Today’s featured participant is: Quest for Whirled Peas, where the negation poem for Day One is about that most wonderful of morning beverages, coffee! I like the jaunty rhythms and rhymes, both for themselves and because they come as a reminder that a good tip for getting through NaPoWriMo with all 30 poems is to think of it as a sort of game. It’s supposed to be fun, and so you can free yourself from any need to write only ‘serious’ poems (though if you end up writing serious poems anyway, no one will complain!)
In keeping with the theme of fun, our poetry resource for today is, well, less a resource than a diversion. You know how, when you go to search something in Google, the search box will automatically pre-populate with potential searches, based on your first few words? Sometimes, there’s a sort of serendipitous poetry to these automatically completed search terms, which leads us to Google Poetics, a website devoted to capturing these rare specimens and preserving them for posterity.
And now, our (as always, optional) prompt, provided to us by NaPoWriMo participant Carla Jones. Today, I challenge you to take your gaze upward, and write a poem about the stars. You may find inspiration in this website that lists constellations, while also providing information on the myths associated with each one, as well as other salient information. Your poem could be informed by those myths or historical details, by the shapes or names of the constellations, or by childhood memories of seeing them. Any form or style will do.
Happy writing!
Day One
Hello, everyone! It’s the first day of NaPoWriMo – I hope your poetry muscles are all warmed up.

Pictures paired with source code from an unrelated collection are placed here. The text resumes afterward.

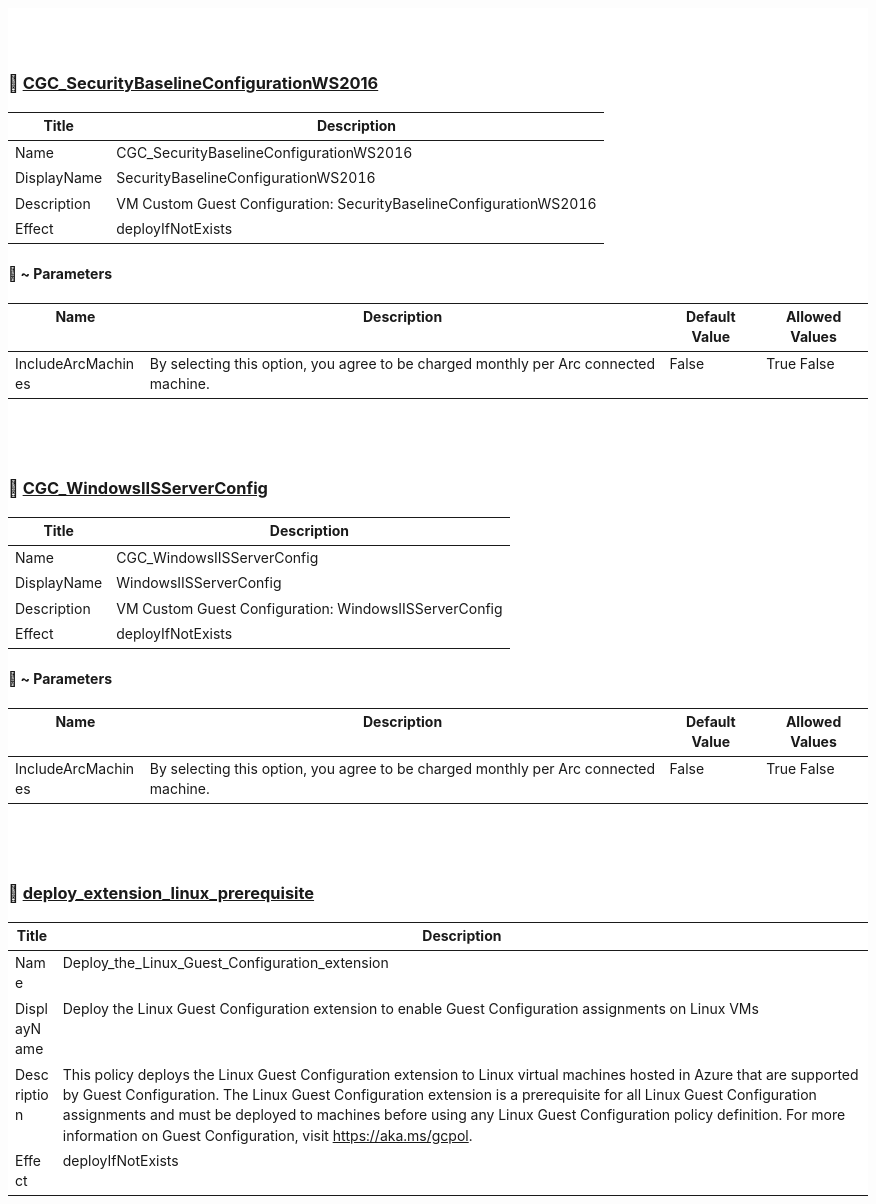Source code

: <br>

<br>

### 📜 [CGC_SecurityBaselineConfigurationWS2016](./Guest%20Configuration/CGC_SecurityBaselineConfigurationWS2016.json)
| Title | Description |
| ----- | ----------- |
| Name                | CGC_SecurityBaselineConfigurationWS2016 |
| DisplayName         | SecurityBaselineConfigurationWS2016 |
| Description         | VM Custom Guest Configuration: SecurityBaselineConfigurationWS2016 |
| Effect              | deployIfNotExists |

#### 🧮 ~ Parameters
| Name | Description | Default Value | Allowed Values |
| ---- | ----------- | ------------- | -------------- |
| IncludeArcMachines | By selecting this option, you agree to be charged monthly per Arc connected machine. | False | True False |

<br>

<br>

### 📜 [CGC_WindowsIISServerConfig](./Guest%20Configuration/CGC_WindowsIISServerConfig.json)
| Title | Description |
| ----- | ----------- |
| Name                | CGC_WindowsIISServerConfig |
| DisplayName         | WindowsIISServerConfig |
| Description         | VM Custom Guest Configuration: WindowsIISServerConfig |
| Effect              | deployIfNotExists |

#### 🧮 ~ Parameters
| Name | Description | Default Value | Allowed Values |
| ---- | ----------- | ------------- | -------------- |
| IncludeArcMachines | By selecting this option, you agree to be charged monthly per Arc connected machine. | False | True False |

<br>

<br>

### 📜 [deploy_extension_linux_prerequisite](./Guest%20Configuration/deploy_extension_linux_prerequisite.json)
| Title | Description |
| ----- | ----------- |
| Name                | Deploy_the_Linux_Guest_Configuration_extension |
| DisplayName         | Deploy the Linux Guest Configuration extension to enable Guest Configuration assignments on Linux VMs |
| Description         | This policy deploys the Linux Guest Configuration extension to Linux virtual machines hosted in Azure that are supported by Guest Configuration. The Linux Guest Configuration extension is a prerequisite for all Linux Guest Configuration assignments and must be deployed to machines before using any Linux Guest Configuration policy definition. For more information on Guest Configuration, visit https://aka.ms/gcpol. |
| Effect              | deployIfNotExists |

We’ll be featuring a participant’s blog and an online poetry resource each day, as well as an (optional, as always) prompt. If you have ideas for featured participants or resources, or an idea for a prompt, let us know at napowrimonet-AT-gmail-DOT-com – we’ll credit it you if we use them!
Today’s featured participating site is the Poetry Month Scouts (PoMoSco) blog. Organized by the Found Poetry Review, the blog’s 213 participants are writing experimental and found poems each day for the month of April. They’ve gotten right out of the gate with a variety of poems produced by remixing and erasing existing texts.
And our first featured resource is the humorously-named Real Pants – a new online literary blog from the folks behind Publishing Genius Press. At Real Pants, you’ll find interviews with poets, prompts, and poet-written columns about everything from book cover design to fashion, and much, much more. I’ve really enjoyed reading along with Real Pants since the site launched in January – I hope you will, too.
And now, without further ado, our optional prompt. Today’s prompt is a poem of negation – yes (or maybe, no), I challenge you to write a poem that involves describing something in terms of what it is not, or not like. For example, if you chose a whale as the topic of your poem, you might have lines like “It does not settle down in trees at night, cooing/Nor will it fit in your hand.” Happy writing!